I'm not sure all of the time differences here are significant (I think the uncertainty is at least +/- 30s), but it is clear that removing the DISTINCT from visit_detector_patch_join does cause problems - not in correctness, but in performance. And I think I understand why; without DISTINCT, visit_detector_patch_join has a lot of duplication (4642107 vs. 2957062 rows), and that corresponds pretty directly to a lot of duplicate output rows from the big query - so even if the plan is better, it's a lot more to return (and then process in Python). I also think it's an excellent candidate for a materialized view, as the tables it's based on will change pretty infrequently and in a very predictable way (in our current workflow, they're all entirely fixed after the bootstrapping process). So I'm a bit surprised that materializing it (and the other spatial-join views) didn't produce much in the way of an improvement - but maybe the point is just that this opens the door to other optimizations (more indexes?) we couldn't have performed if they were regular views.
On the other hand, I do think I've convinced myself that the DISTINCT in exposure_calibration_label_join is simply unnecessary, and given how it appears I do agree it'd be best to rewrite the SQL that references it to use the base tables instead. I'll take a look at that this week. But if we can determine independently that removing DISTINCT from that view does let the optimizer rewrite the big query but that doesn't actually help, that'd be good to know early so I don't waste time.
Finally, getting back to the spatial join views like visit_detector_patch_join, after seeing the row counts there, I think what we've really got to do is just shrink that. A back-of-the-envelope calculation says that the actual number of visit+detector and patch overlaps could be as small as 80k-160k (so a factor of 20-40 smaller than even the number of rows with DISTINCT) with different configuration. What's going on here is that we're rasterizing the visit+detector regions and the patch regions onto a common spherical pixelization (a "skypix" is a pixel in that rasterization) in order to identify which regions might overlap (and then filtering down to which actually do in Python when processing result rows).
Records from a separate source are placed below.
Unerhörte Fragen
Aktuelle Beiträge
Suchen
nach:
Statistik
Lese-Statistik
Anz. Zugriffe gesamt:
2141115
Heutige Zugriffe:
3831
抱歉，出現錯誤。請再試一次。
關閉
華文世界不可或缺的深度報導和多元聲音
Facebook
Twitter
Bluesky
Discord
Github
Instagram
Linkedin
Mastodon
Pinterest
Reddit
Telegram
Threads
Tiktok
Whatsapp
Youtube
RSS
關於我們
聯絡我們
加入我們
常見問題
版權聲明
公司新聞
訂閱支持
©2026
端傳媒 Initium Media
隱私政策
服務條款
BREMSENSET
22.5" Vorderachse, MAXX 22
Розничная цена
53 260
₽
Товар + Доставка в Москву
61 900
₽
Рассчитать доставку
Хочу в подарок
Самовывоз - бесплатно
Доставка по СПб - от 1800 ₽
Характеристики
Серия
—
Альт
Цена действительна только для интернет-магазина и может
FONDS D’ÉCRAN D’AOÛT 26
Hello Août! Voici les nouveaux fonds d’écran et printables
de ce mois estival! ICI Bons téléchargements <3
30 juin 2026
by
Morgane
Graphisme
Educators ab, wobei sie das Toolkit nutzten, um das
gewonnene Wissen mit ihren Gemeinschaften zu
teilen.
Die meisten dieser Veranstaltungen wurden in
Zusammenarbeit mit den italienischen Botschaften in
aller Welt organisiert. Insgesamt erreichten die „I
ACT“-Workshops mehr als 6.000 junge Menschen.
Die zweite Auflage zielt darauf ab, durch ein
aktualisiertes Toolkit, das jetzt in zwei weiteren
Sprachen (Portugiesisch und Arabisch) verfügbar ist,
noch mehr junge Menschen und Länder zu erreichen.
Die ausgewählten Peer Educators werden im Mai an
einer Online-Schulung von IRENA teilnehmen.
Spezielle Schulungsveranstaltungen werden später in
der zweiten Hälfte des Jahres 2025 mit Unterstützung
But that rasterization is just too coarse, so we're storing way too many possible overlaps that really aren't. Unfortunately we can't just change that configuration parameter without doing
DM-13990 first, but that might really help - though then I think we would really need a materialized DISTINCT view to take advantage of it, because then there would be an even bigger difference between the DISTINCT view and the view without DISTINCT.
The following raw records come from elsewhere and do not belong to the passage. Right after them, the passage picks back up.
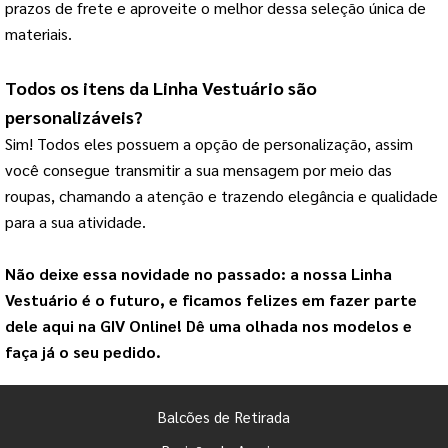
prazos de frete e aproveite o melhor dessa seleção única de
materiais.
Todos os itens da 
Linha Vestuário
 são 
personalizáveis?
Sim! Todos eles possuem a opção de personalização, assim 
você consegue transmitir a sua mensagem por meio das 
roupas, chamando a atenção e trazendo elegância e qualidade 
para a sua atividade.
Não deixe essa novidade no passado: a nossa 
Linha 
Vestuário
 é o futuro, e ficamos felizes em fazer parte 
dele aqui na 
GIV Online
! Dê uma olhada nos modelos e 
faça já o seu pedido.
Balcões de Retirada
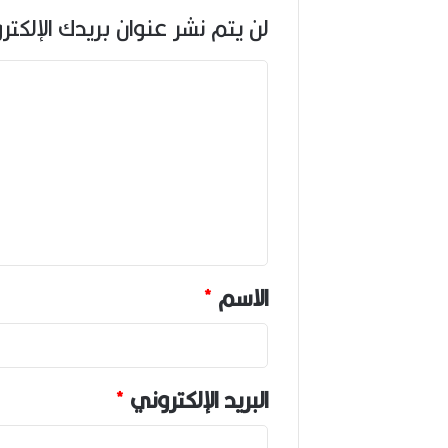
لن يتم نشر عنوان بريدك الإلكتر
ا
ل
ت
ع
ل
ي
ق
*
الاسم
*
البريد الإلكتروني
*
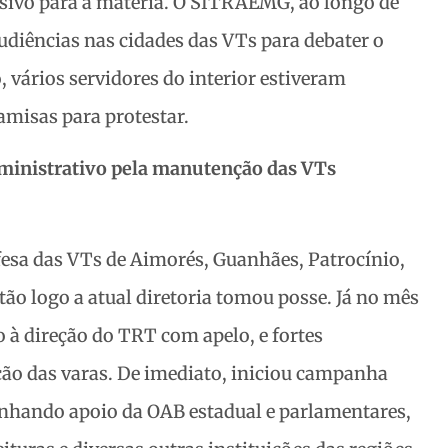
usivo para a matéria. O SITRAEMG, ao longo de
audiências nas cidades das VTs para debater o
o, vários servidores do interior estiveram
amisas para protestar.
inistrativo pela manutenção das VTs
sa das VTs de Aimorés, Guanhães, Patrocínio,
ão logo a atual diretoria tomou posse. Já no mês
 à direção do TRT com apelo, e fortes
o das varas. De imediato, iniciou campanha
nhando apoio da OAB estadual e parlamentares,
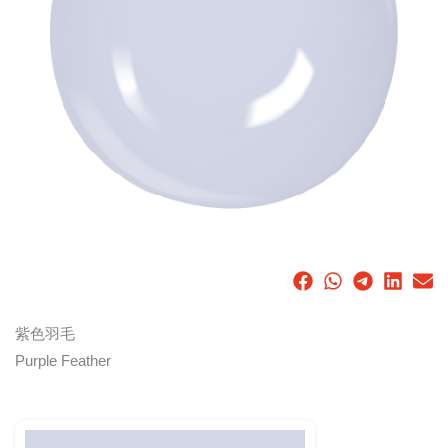
紫色羽毛
Purple Feather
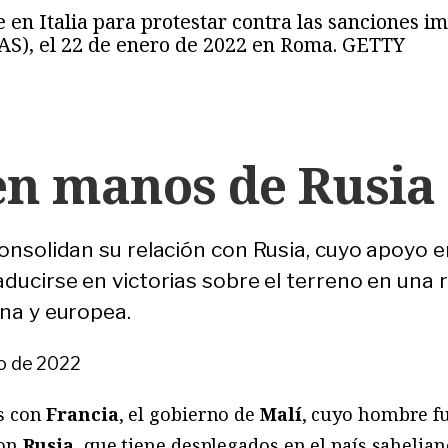
 en Italia para protestar contra las sanciones 
AS), el 22 de enero de 2022 en Roma. GETTY
en manos de Rusia
consolidan su relación con Rusia, cuyo apoyo e
ducirse en victorias sobre el terreno en una re
ana y europea.
io de 2022
es con
Francia
, el gobierno de
Malí
, cuyo hombre fu
con
Rusia
, que tiene desplegados en el país sahelian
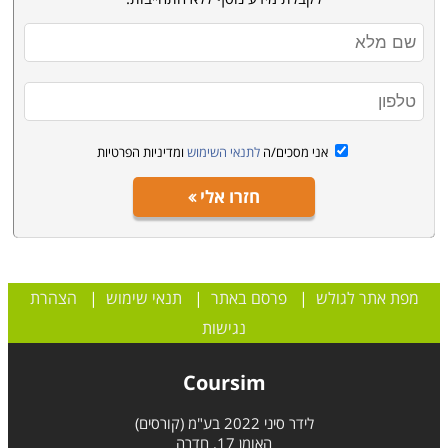
אני מסכים/ה
לתנאי השימוש
ומדיניות הפרטיות
חזרו אלי
מפת אתר לגולש
|
פרסם באתר
|
תנאי שימוש
|
הצהרת
נגישות
Coursim
לידר סיני 2022 בע"מ (קורסים)
האומן 17, חדרה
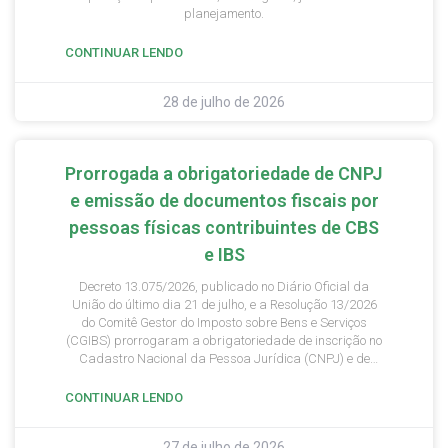
planejamento.
CONTINUAR LENDO
28 de julho de 2026
Prorrogada a obrigatoriedade de CNPJ
e emissão de documentos fiscais por
pessoas físicas contribuintes de CBS
e IBS
Decreto 13.075/2026, publicado no Diário Oficial da
União do último dia 21 de julho, e a Resolução 13/2026
do Comitê Gestor do Imposto sobre Bens e Serviços
(CGIBS) prorrogaram a obrigatoriedade de inscrição no
Cadastro Nacional da Pessoa Jurídica (CNPJ) e de
emissão de documentos fiscais eletrônicos por pessoas
físicas contribuintes da Contribuição sobre Bens e
CONTINUAR LENDO
Serviços (CBS) e do Imposto sobre Bens e Serviços (IBS).
A medida altera o cronograma inicial previsto nas
27 de julho de 2026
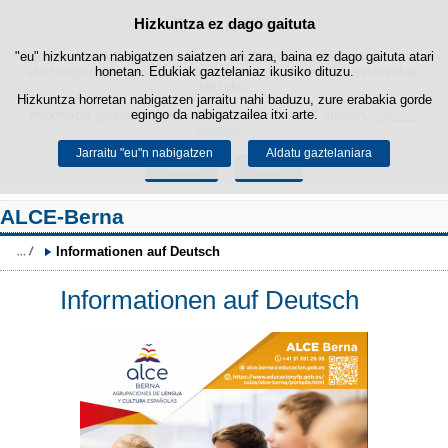
Hizkuntza ez dago gaituta
Cookie politika
Edukira salto egin
"eu" hizkuntzan nabigatzen saiatzen ari zara, baina ez dago gaituta atari
Webgune honek berezko cookie-ak erabiltzen ditu nabigazioa errazteko
eta hirugarrenen cookie-ak erabilera- eta gogobetetasun-estatistikak
honetan. Edukiak gaztelaniaz ikusiko dituzu.
lortzeko.
Hizkuntza horretan nabigatzen jarraitu nahi baduzu, zure erabakia gorde
Informazio gehiago lor dezakezu gure "Cookie-ak" atalean,
egingo da nabigatzailea itxi arte.
legezko
oharrean
.
Jarraitu "eu"n nabigatzen
Aldatu gaztelaniara
Onartu
Ukatu
ALCE-Berna
Informationen auf Deutsch
Informationen auf Deutsch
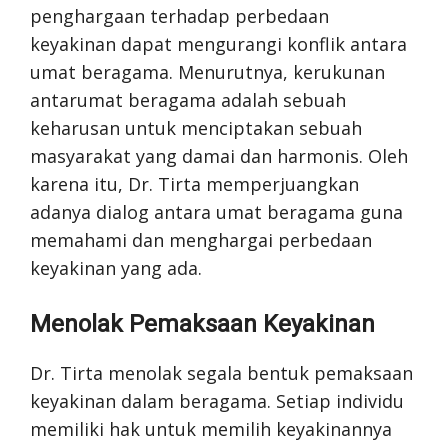
penghargaan terhadap perbedaan
keyakinan dapat mengurangi konflik antara
umat beragama. Menurutnya, kerukunan
antarumat beragama adalah sebuah
keharusan untuk menciptakan sebuah
masyarakat yang damai dan harmonis. Oleh
karena itu, Dr. Tirta memperjuangkan
adanya dialog antara umat beragama guna
memahami dan menghargai perbedaan
keyakinan yang ada.
Menolak Pemaksaan Keyakinan
Dr. Tirta menolak segala bentuk pemaksaan
keyakinan dalam beragama. Setiap individu
memiliki hak untuk memilih keyakinannya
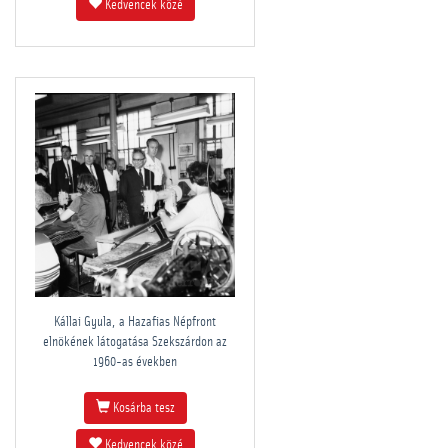
Kedvencek közé
Kállai Gyula, a Hazafias Népfront
elnökének látogatása Szekszárdon az
1960-as években
Kosárba tesz
Kedvencek közé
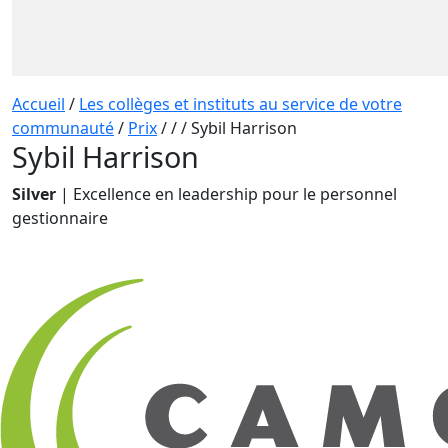
Accueil
/
Les collèges et instituts au service de votre
communauté
/
Prix
/
/
/
Sybil Harrison
Sybil Harrison
Silver
| Excellence en leadership pour le personnel
gestionnaire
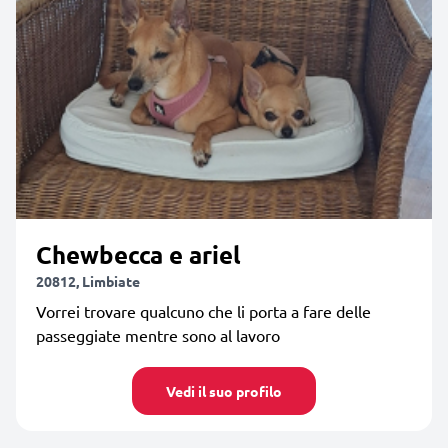
Chewbecca e ariel
20812, Limbiate
Vorrei trovare qualcuno che li porta a fare delle
passeggiate mentre sono al lavoro
Vedi il suo profilo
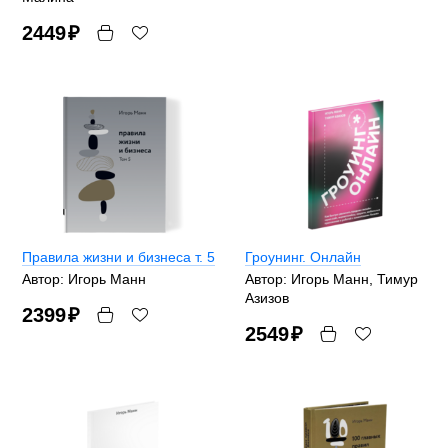
2449
₽
Правила жизни и бизнеса т. 5
Гроунинг. Онлайн
Автор: Игорь Манн
Автор: Игорь Манн, Тимур
Азизов
2399
₽
2549
₽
Longer term, there are even more options: we could start using native DB spatial indexes, to the extent those are supported by the DBs we want to support (and regardless that will certainly involve lots of DB-specific solutions), or we could look for ways to populate a truly minimal visit_detector_patch_join table directly from the true overlaps - populating that table directly would be a lot like implementing a materialized view from Python (unless we can get the spherical region predictions into database UDFs, I suppose), and hence would add significant complexity there, but it may be worth it nonetheless.
Oracle would manage the materialization. "CREATE MATERIALIZED VIEW ... ON COMMIT REFRESH;" vs "CREATE VIEW".
12c also offers "real time" materialized views which allows SQL to make use of a stale materialized view + accounting for any missing/outdated data in base tables. I'm unsure about the requirements for that but it's an option in case ON COMMIT REFRESH is too much overhead but the MV is otherwise very useful.
If the DISTINCTs aren't absolutely necessary, we should get rid of them regardless.